» **Instructions for the task**
Copy the part of the data below that opens with the line containing "groups from as few as" and closes with the line containing "booked to the minute i". Keep both of those lines and every line between them word for word.

» **Data listing**
===============
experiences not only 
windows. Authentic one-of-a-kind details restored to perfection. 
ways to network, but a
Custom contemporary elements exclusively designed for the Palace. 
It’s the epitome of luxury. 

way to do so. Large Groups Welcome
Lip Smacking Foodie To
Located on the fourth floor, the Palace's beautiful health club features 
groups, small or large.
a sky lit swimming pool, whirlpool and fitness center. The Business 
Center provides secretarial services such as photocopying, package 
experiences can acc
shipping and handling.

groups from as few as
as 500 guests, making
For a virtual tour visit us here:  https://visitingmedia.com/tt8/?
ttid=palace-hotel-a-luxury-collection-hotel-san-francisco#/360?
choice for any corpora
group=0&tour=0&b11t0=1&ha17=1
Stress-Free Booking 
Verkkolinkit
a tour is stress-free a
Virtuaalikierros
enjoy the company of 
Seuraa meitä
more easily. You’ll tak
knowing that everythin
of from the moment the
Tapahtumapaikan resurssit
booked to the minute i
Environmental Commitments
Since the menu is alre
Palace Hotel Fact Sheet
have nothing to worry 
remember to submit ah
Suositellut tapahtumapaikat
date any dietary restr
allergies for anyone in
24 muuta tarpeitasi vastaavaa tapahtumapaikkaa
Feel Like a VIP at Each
===============
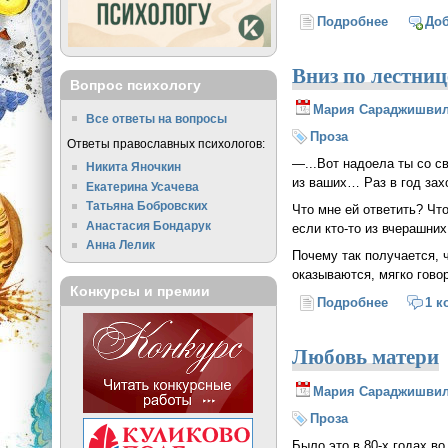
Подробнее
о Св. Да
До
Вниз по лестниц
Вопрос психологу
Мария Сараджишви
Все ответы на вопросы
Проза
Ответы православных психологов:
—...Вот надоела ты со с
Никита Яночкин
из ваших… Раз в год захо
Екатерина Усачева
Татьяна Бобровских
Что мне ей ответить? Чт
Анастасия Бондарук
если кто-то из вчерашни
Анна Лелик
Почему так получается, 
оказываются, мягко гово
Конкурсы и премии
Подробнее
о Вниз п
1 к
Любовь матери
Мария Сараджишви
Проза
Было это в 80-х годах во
===============
» **Solved problem**
groups from as few as
as 500 guests, making
For a virtual tour visit us here:  https://visitingmedia.com/tt8/?
ttid=palace-hotel-a-luxury-collection-hotel-san-francisco#/360?
choice for any corpora
group=0&tour=0&b11t0=1&ha17=1
Stress-Free Booking 
Verkkolinkit
a tour is stress-free a
Virtuaalikierros
enjoy the company of 
Seuraa meitä
more easily. You’ll tak
knowing that everythin
of from the moment the
Tapahtumapaikan resurssit
booked to the minute i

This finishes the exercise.